Originally Posted by Anonymous
Originally Posted by Anonymous
Originally Posted by Anonymous
Originally Posted by Anonymous
Originally Posted by Anonymous
Interesting that there are so few comments on the recruiting topic. I guess that means that most of the parents on here really want their kids to commit and commit early. Keep living through your kids.


Why does early commitment automatically equal living through your kids? Don't get me wrong, there is tons of that going on, but I'm not sure that is always the case.

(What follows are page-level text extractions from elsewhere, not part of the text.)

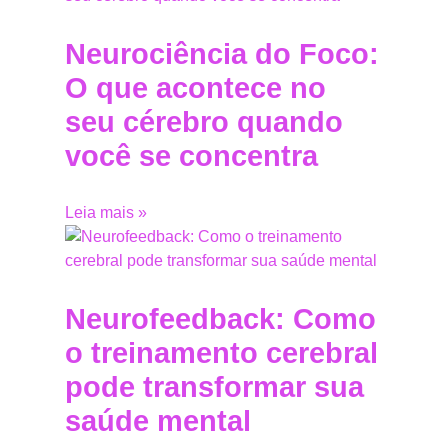
Neurociência do Foco:
O que acontece no
seu cérebro quando
você se concentra
Leia mais »
Neurofeedback: Como
o treinamento cerebral
pode transformar sua
saúde mental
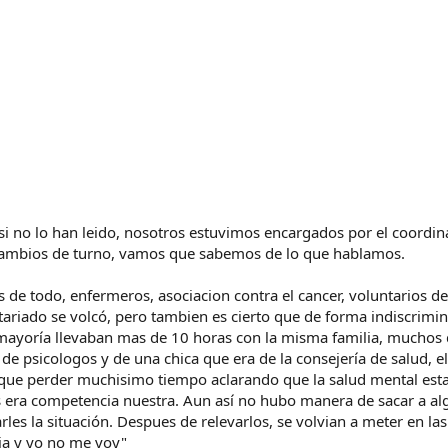
 si no lo han leido, nosotros estuvimos encargados por el coordin
 cambios de turno, vamos que sabemos de lo que hablamos.
e todo, enfermeros, asociacion contra el cancer, voluntarios de "
untariado se volcó, pero tambien es cierto que de forma indiscrim
yoría llevaban mas de 10 horas con la misma familia, muchos 
e psicologos y de una chica que era de la consejería de salud, el
e perder muchisimo tiempo aclarando que la salud mental estab
res era competencia nuestra. Aun así no hubo manera de sacar a a
s la situación. Despues de relevarlos, se volvian a meter en las 
mia y yo no me voy"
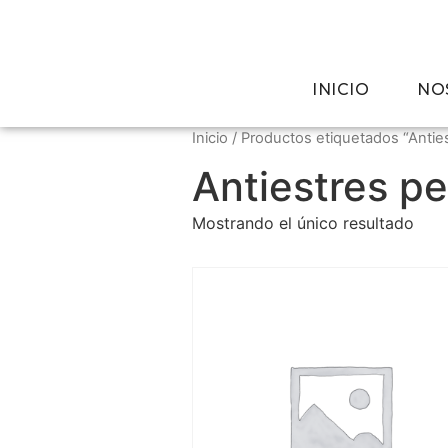
INICIO
NO
Inicio
/ Productos etiquetados “Anties
Antiestres pe
Mostrando el único resultado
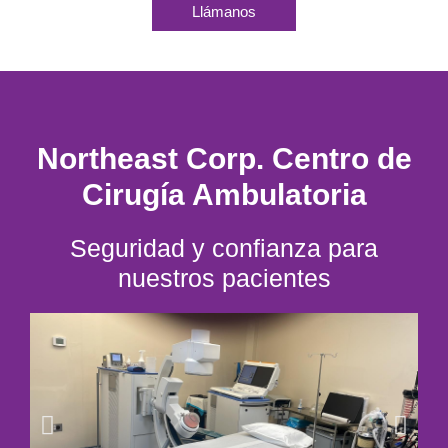
Llámanos
Northeast Corp. Centro de
Cirugía Ambulatoria
Seguridad y confianza para
nuestros pacientes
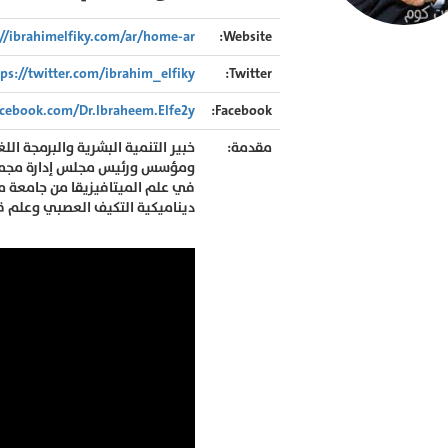
://ibrahimelfiky.com/ar/home-ar/
Website:
tps://twitter.com/ibrahim_elfiky
Twitter:
cebook.com/Dr.Ibraheem.Elfe2y
Facebook:
مقدمة:
خبير التنمية البشرية والبرمجة ال
ومؤسس ورئيس مجلس إدارة مجموعة
في علم الميتافيزيقا من جامعة مي
ديناميكية التكيف العصبي وعلم قو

It doesn't but you always have a few jealous losers who can't be happy for anyone who does better than their kid. Have spoken to many an early commit kid when they are in 11-12th grade and rarely if ever do they feel they made the wrong choice , if they did they would just decommit and go elsewhere .Guarantee that most if not all of these "I know what's better for your kid than you do " parents on here feel their kid was over looked so are bitter. Yes my kid was a relatively early commit and could not be happier for her as she enjoyed every second of the recruiting process.


Congrats to you and your daughter. Completely agree with your post. The poison is not the parents of the early commits, its not the parents on the sideline, it comes from jealous parents who spew it on the internet. Not every early commit is a black hole, stat padding monster molded by their over the top parents who won't give you the time of day on the sidelines. There are lots of extremely talented, unselfish, team player girls with great parents out there too. If you people out there are stuck on a team with a black hole, that stinks, but don't apply your misery and situation to everyone else. Good luck.


Have seen both situations. Some where early commitment is all the parents can talk about and if you didn't know any better you would think it's the parents going to college. One even said to me, "When we go to school in a couple years" ... i had to remind him that he wasn't going to school, his daughter was. But have also seen very thoughtful and caring parents try to help their daughters navigate this big decision, and see it work out well for them. Parents and their daughters should get as much information as possible, and make the best decision they can together. For some that may mean committing very early, for others it might mean taking more time. There is no right answer. But there certainly are parents that are tools!


Don't knock early committments, my older daughter would have been very happy to get an early committment but it wasn't in the cards. She watched as all of her friends did committ early and wondered when her turn would come. ( very anxious times for a young lady to have all of her friends have a committment and her not have one) As it turns out she was a late bloomer and eventually found her way to a top program that offered her course of study. It all works out but if my next one is in a position to committ early I wouldn't be against it.